Unlicensed software – a worldwide problem

BSA’s Global software survey for 2015 has revealed that 39% of software around the world is not correctly licensed, down from 43% in 2013. When broken down by region this global figure shows some startling variations.

The worst region is Asia-Pacific at 61% (down from 62%), whilst the best is North America at 17%. Western Europe sits at the lower end with 28%, with the UK being under the regional average at 22% (down from 24% in 2013).

SAM on the increase

This percentage on its own does not give a true picture, as the value of the unlicensed software needs to be considered as well. For the US, this was reckoned to be $10 billion, whilst the UK is $1.3 billion. This is second only to France, in Europe, at $1.4 billion. Worldwide this figure is over $50 billion.

The drop in the use of unlicensed software in the UK has been influenced in part by factors such as the increasing market for cloud subscriptions and growing software asset management (SAM) adoption.

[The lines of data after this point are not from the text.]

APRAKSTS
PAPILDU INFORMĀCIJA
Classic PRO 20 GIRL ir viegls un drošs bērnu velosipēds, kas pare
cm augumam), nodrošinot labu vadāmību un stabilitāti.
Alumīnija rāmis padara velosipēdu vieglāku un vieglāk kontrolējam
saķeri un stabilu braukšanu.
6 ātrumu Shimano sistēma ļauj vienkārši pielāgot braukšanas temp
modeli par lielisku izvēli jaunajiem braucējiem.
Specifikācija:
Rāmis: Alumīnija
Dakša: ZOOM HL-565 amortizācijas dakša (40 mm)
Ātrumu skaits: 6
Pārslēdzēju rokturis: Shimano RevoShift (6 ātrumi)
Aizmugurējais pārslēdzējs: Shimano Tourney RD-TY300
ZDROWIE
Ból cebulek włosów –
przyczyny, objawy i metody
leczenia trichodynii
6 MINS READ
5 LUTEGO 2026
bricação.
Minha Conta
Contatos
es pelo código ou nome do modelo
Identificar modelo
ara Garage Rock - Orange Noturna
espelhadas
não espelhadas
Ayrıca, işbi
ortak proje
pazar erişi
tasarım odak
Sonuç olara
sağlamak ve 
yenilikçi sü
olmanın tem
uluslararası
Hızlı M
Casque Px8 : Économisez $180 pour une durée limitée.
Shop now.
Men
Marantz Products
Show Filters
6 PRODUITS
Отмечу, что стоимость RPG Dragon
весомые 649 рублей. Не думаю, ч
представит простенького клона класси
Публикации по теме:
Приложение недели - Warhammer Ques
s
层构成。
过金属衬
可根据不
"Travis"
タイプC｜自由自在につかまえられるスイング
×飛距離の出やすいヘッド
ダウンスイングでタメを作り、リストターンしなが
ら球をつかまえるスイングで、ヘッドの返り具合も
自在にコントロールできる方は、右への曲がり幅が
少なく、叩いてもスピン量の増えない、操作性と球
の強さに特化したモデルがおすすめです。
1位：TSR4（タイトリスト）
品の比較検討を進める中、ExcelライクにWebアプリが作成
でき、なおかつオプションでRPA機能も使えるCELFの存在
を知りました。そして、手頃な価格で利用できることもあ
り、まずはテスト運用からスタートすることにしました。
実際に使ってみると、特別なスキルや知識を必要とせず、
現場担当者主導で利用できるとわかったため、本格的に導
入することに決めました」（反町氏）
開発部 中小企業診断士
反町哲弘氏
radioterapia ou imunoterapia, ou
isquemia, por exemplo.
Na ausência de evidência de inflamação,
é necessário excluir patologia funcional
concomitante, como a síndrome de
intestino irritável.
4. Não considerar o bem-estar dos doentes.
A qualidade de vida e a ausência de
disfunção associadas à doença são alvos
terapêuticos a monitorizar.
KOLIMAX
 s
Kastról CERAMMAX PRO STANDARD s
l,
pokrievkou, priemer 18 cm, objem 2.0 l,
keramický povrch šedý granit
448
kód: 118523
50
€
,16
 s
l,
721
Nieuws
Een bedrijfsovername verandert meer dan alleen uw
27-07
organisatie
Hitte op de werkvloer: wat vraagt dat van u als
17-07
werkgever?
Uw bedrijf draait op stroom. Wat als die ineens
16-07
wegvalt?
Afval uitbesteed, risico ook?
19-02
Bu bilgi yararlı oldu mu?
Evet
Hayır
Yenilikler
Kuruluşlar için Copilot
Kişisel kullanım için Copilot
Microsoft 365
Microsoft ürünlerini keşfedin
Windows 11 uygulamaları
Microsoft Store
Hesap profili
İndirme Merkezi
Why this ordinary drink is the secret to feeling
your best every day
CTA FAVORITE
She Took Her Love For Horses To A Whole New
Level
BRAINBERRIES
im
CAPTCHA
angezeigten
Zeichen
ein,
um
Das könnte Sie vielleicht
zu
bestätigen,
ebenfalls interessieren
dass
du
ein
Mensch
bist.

These market trends were coupled with an increase in the number of legal settlements with UK companies found using unlicensed software.

Surprisingly, even in critical industries, the use of unlicensed software was high. For example, in the banking and insurance sector it was discovered that the rate was 25% worldwide.

Unlicensed software and security problems

It was estimated 15% of employees download software onto their company’s network without the company’s knowledge. Such activity greatly increases the likelihood of introducing malware to the company network. This has been proven to leave businesses open to devastating and costly cyberattacks. In 2015 alone, such attacks are reckoned to have cost businesses over $400 billion.

How to avoid this problem

Organizations can reduce the security risks of unlicensed software by firstly, ensuring all software is purchased from legitimate sources and secondly, establishing an in-house SAM program. Those businesses that effectively integrate SAM will have a better awareness of what is installed on their network and whether it is legitimate and licensed.

They will also be in a position to optimize their software deployment, and have policies and procedures in place for the procurement and retirement of software.